2012.04.06 Friday ACHK

# Collector 2

After being as exhaustive as you can, you can be selective. As a beginner, you have to be exhaustive anyway: don’t think that other beginners can have any shortcuts. Remember, no one, even genius, can violate the principle of hardwork.

— Me@2008.10.28

# Generalizing a problem

One of the many articles on the Tricki that was planned but has never been written was about making it easier to solve a problem by generalizing it (which initially seems paradoxical because if you generalize something then you are trying to prove a stronger statement). I know that I’ve run into this phenomenon many times, and sometimes it has been extremely striking just how much simpler the generalized problem is.

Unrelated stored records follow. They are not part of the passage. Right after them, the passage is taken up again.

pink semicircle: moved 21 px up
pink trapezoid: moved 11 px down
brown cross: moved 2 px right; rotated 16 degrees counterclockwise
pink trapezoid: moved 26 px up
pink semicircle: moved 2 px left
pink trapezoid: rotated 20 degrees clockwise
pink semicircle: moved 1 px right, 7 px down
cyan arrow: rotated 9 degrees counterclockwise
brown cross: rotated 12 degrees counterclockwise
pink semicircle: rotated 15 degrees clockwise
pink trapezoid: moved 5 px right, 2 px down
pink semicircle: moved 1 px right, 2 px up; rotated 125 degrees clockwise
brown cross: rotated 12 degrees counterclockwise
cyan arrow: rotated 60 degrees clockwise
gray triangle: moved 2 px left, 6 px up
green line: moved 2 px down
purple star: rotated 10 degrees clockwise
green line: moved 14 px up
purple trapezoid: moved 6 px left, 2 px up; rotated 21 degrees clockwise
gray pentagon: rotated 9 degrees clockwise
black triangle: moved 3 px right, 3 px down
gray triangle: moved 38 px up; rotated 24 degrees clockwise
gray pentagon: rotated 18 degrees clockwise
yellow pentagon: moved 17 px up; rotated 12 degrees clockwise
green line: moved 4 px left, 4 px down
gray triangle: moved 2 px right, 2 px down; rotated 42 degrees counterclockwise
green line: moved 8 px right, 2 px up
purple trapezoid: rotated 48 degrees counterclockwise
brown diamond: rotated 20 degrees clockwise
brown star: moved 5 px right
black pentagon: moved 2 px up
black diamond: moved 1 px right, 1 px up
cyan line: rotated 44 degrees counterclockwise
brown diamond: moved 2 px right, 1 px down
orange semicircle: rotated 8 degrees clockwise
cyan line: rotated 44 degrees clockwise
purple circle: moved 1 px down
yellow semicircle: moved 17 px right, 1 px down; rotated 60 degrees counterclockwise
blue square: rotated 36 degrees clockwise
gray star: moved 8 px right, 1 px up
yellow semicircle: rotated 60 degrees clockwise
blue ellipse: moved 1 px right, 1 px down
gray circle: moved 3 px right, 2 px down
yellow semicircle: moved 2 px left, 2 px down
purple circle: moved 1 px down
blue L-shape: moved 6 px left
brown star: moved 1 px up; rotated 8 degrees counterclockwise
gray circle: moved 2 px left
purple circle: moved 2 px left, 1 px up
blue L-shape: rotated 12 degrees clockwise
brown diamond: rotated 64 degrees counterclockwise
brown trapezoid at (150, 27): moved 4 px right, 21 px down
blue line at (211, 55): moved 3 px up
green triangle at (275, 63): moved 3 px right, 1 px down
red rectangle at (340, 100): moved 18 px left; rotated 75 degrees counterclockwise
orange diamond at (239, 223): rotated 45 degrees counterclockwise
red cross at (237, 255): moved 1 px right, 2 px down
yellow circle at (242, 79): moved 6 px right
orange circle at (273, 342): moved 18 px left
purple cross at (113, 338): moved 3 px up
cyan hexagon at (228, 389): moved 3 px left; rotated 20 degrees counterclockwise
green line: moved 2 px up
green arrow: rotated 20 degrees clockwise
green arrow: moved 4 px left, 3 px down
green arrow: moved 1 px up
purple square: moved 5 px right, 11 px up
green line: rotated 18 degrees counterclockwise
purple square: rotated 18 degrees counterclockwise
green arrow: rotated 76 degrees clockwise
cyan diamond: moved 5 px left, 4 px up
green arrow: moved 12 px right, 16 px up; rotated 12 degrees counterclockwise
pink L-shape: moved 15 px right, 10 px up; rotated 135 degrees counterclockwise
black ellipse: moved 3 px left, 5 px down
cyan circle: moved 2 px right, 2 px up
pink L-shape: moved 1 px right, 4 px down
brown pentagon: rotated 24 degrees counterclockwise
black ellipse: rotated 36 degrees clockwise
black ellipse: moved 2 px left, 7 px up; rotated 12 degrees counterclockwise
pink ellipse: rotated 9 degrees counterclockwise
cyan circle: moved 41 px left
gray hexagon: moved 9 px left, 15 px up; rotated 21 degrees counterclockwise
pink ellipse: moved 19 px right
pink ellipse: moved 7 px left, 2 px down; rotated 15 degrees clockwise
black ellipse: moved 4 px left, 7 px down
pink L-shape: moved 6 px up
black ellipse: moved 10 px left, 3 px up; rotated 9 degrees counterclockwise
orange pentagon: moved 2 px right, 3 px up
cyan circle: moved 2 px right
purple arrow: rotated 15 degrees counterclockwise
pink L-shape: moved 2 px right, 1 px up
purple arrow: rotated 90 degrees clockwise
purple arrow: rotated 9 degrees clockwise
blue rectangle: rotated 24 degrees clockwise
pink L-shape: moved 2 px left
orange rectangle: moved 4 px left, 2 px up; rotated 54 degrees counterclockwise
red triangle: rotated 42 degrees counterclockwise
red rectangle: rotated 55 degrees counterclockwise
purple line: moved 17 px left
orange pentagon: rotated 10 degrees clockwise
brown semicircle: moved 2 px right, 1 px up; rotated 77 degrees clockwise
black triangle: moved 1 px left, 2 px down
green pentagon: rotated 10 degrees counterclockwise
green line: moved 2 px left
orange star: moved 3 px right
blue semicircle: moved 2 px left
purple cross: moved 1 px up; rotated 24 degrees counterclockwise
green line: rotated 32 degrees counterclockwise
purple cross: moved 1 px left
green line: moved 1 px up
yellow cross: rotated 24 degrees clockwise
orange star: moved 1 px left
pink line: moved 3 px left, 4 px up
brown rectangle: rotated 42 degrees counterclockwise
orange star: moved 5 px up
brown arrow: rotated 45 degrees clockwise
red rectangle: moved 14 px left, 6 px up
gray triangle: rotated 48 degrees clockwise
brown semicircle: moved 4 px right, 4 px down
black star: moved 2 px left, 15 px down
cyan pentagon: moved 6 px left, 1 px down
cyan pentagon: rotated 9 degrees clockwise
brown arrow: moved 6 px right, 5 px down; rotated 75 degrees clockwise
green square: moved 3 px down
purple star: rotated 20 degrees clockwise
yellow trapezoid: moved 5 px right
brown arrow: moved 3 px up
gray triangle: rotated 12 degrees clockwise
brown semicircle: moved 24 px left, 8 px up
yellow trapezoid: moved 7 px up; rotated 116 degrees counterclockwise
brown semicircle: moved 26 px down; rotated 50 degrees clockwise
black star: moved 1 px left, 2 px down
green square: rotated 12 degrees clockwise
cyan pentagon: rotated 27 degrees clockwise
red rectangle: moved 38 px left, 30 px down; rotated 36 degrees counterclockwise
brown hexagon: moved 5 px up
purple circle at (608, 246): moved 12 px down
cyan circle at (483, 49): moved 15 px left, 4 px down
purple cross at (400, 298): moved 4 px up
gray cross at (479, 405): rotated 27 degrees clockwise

edited Sep 26 2010 at 8:34
gowers

Great question. Maybe the phenomenon is less surprising if one thinks that there are ∞ ways to generalize a question, but just a few of them make some progress possible. I think it is reasonable to say that successful generalizations must embed, consciously or not, a very deep understanding of the problem at hand. They operate through the same mechanism at work in good abstraction, by helping you forget insignificant details and focus on the heart of the matter.

answered Sep 26 2010 at 10:27
Piero D’Ancona

— Generalizing a problem to make it easier

— MathOverflow

A general case has less information (details) than a special case.